Reports suggest that nearly half of all executives think their innovation times are too long, with this being cited as the biggest factor impacting return on investment. So understanding the most urgent factors slowing down your innovation process is vital.
Here are 5 of the biggest offenders, and advice on the best ways to tackle them to keep your innovation strategy on track:
Your organisation has a certain hierarchy. Even startups that have a more informal way of working will still have some form of company structure made up of (1) idea generators and (2) decision makers. To an extent, a structure like this is necessary, but it can create a sticking point in the innovation process, with potentially great ideas on hold until they’ve been examined and verified by members of the leadership team.
Solution: Don’t rely on ‘top power’ but instead create a culture that promotes ‘local power’; give your innovators autonomy to research and make the right decisions.
Your people have become accustomed to doing things in a specific way. They work like *this*. It’s how they’ve always done it. So when a problem comes along that needs people to work like *that* in order to find a solution, your innovation process is going to come to a screeching halt. Without an ability to step out of the comfort zone, you will probably find it difficult to even create a true innovation process in the first place.
Solution: The only viable solution here is to be able to see things from a new angle. It can be beneficial to bring in younger generations who aren’t restricted by tradition to help you navigate the 3 lenses of innovation.
It might sound obvious, but you’d be amazed at how often the need to create an innovation budget is overlooked. So often, businesses will pour everything into creating an innovation process, and then discover that, actually, they have no cash, liquidity, or resources to execute it. They can’t action their plans, even if they’re ready and willing, and even if they’ve worked to spark buy-in motivation from employees. What a waste!
Solution: Analyse budgets, determine the potential for return on investment, and ensure that necessary funds are allocated to innovation to give you room to move forward.
In this instance, ‘poor’ may not mean what you think it means. We often think of a ‘poor’ culture as being one that fails to meet the needs of employees. However, you could have a very supportive culture and still struggle with a slow innovation process if that culture doesn’t promote speed and diversity in thinking. When innovation isn’t a part of the everyday, it’s something that very easily gets pushed to the background.

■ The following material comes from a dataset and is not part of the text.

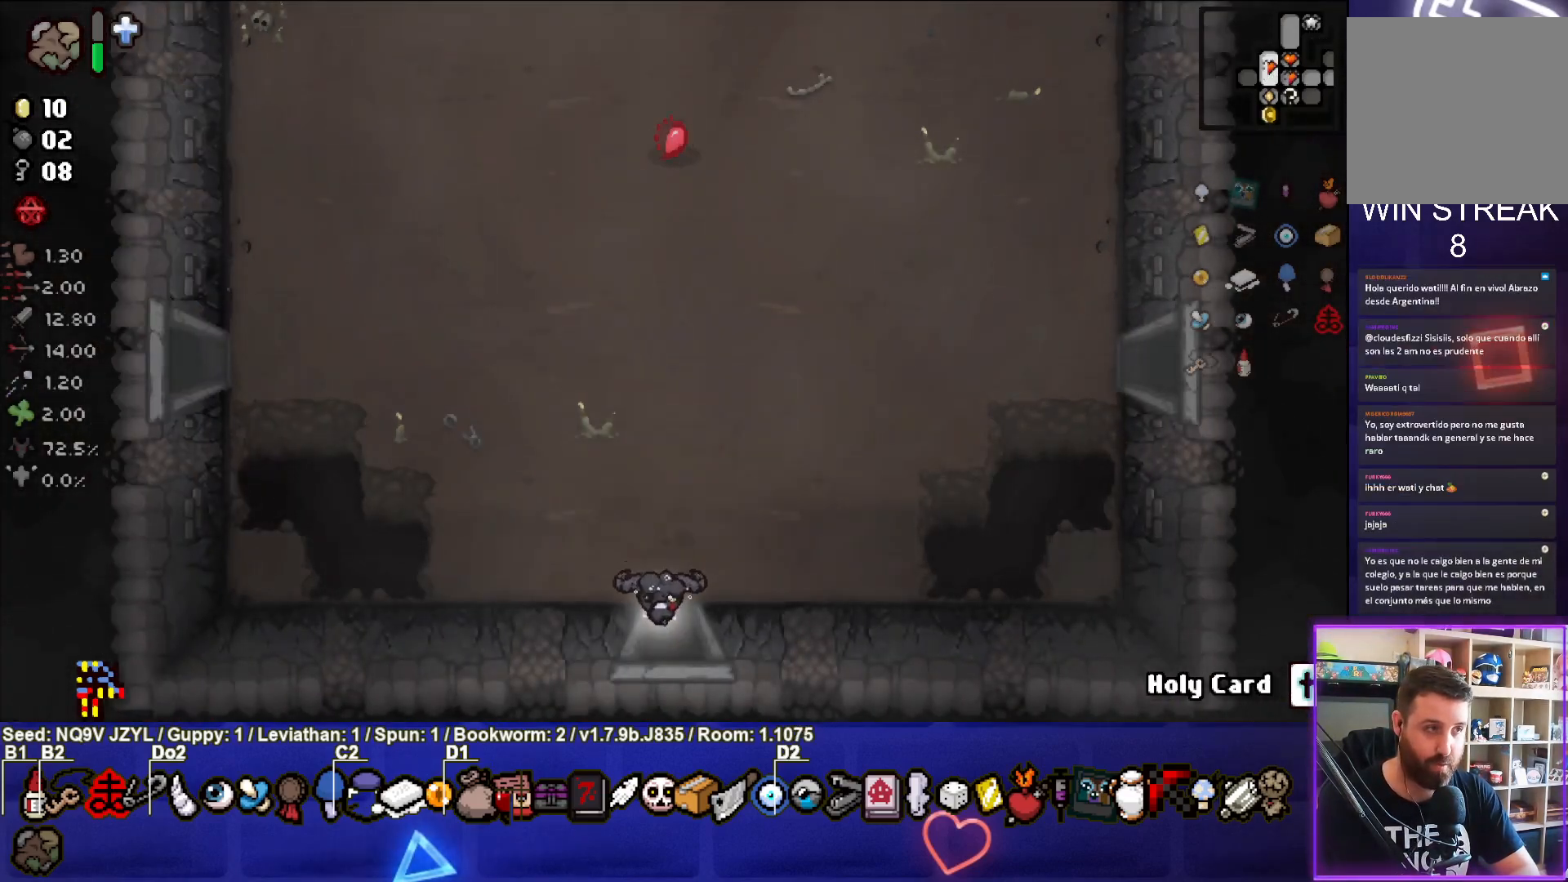
{"buttons": ["CROSS"], "left_stick": "down", "events": [[250, "CROSS", "down"]]}
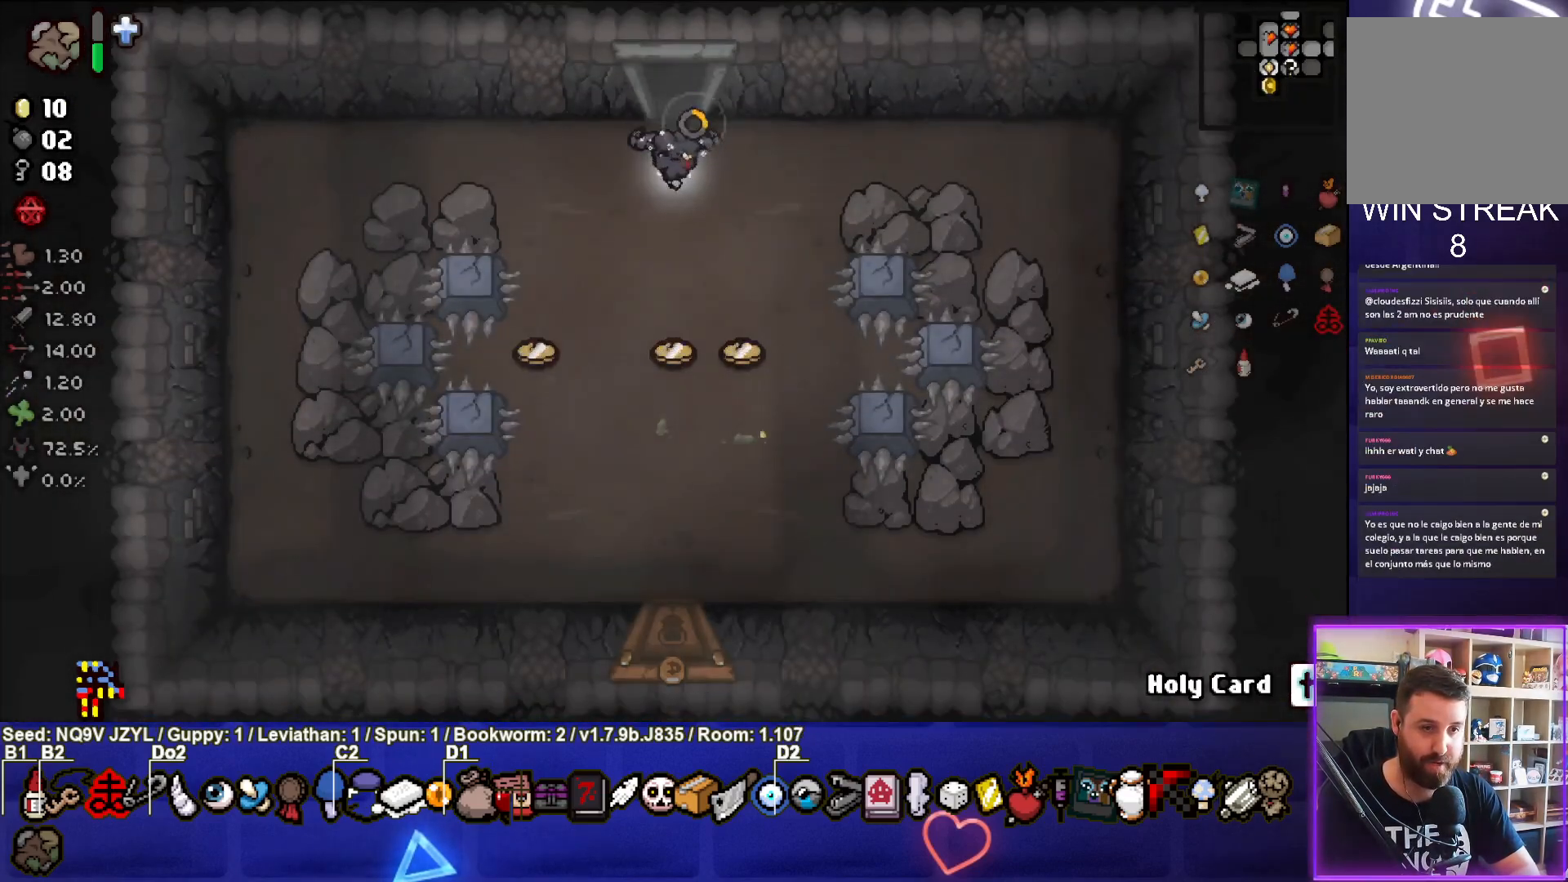
{"buttons": ["CROSS"], "left_stick": "down", "events": []}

Solution: Build innovation into everything you do, work to spread an innovative mindset, and implement culture changes through training, and through leading by example.

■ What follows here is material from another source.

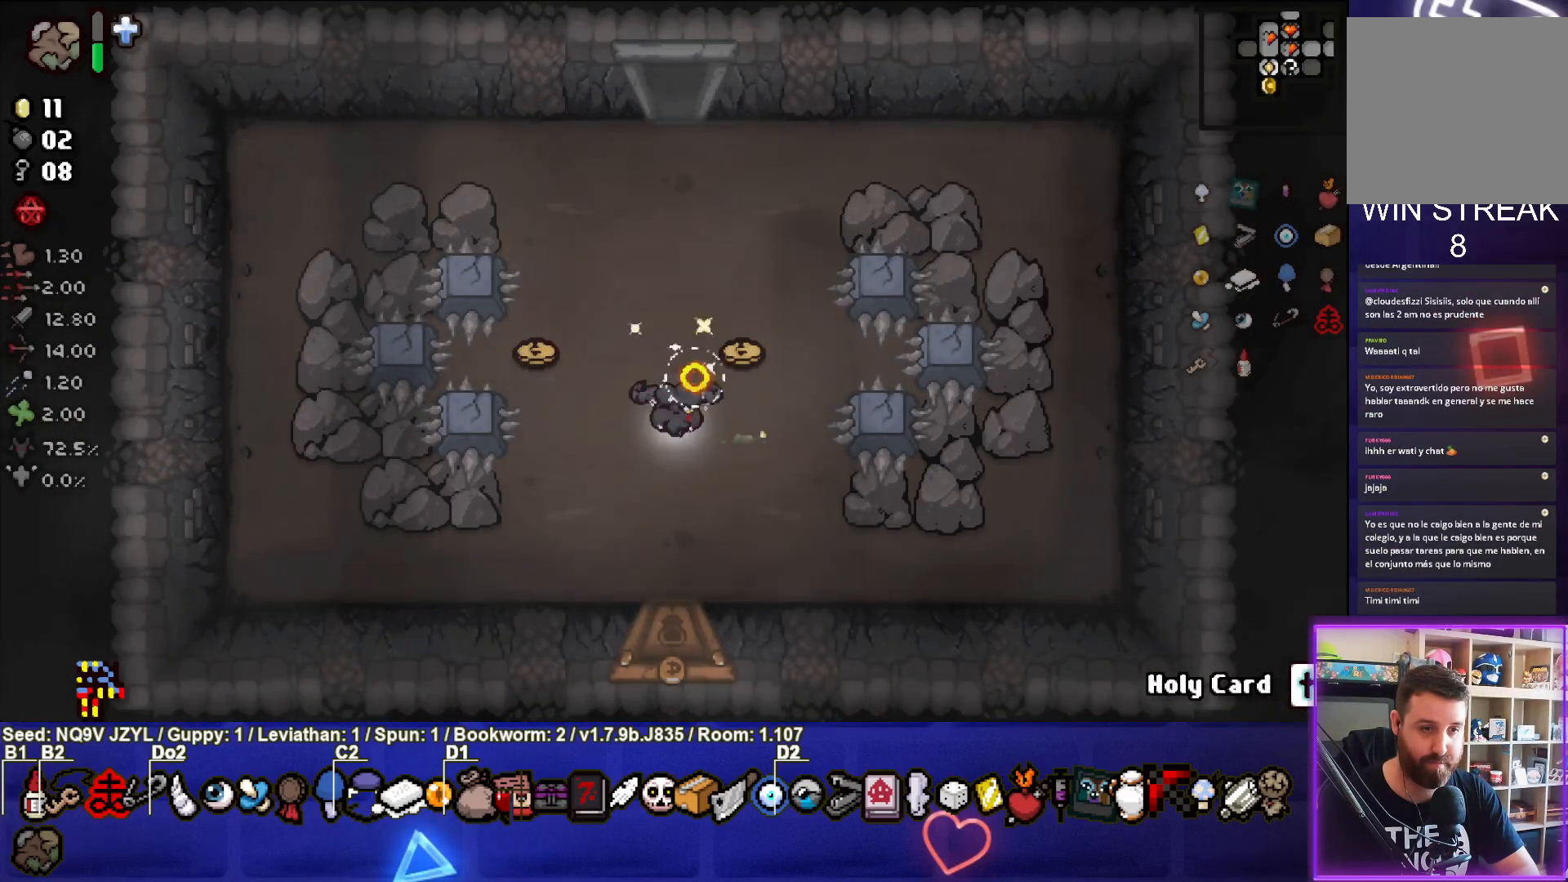
{"buttons": ["CROSS"], "left_stick": "down", "events": []}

The innovation process is only as good as the people in charge of it. Even the most efficient process can be slow and laggy if it’s being actioned by those that don’t have the necessary skill to carry out plans effectively, or who aren’t motivated enough to do it. If you’re passive about your resources, you’ll find it difficult to break through and come up with powerful ideas, so focusing on this area is essential for rapid innovation.
Solution: Educate, train, and develop! Empower your people to think innovatively and become confident change makers by giving them the tools they need to succeed.
Think about what your customer looks like today. A lot different to how they looked this time last year, right? Customer behaviours, industry trends, and technologies are changing all the time, so a massive part of adapting to remain relevant is quickly determining what opportunities are most important for the organisation. You need to be confident that your innovation process will allow you to make quick decisions about what to invest in, so tackling the sticking points in this process must be a main priority.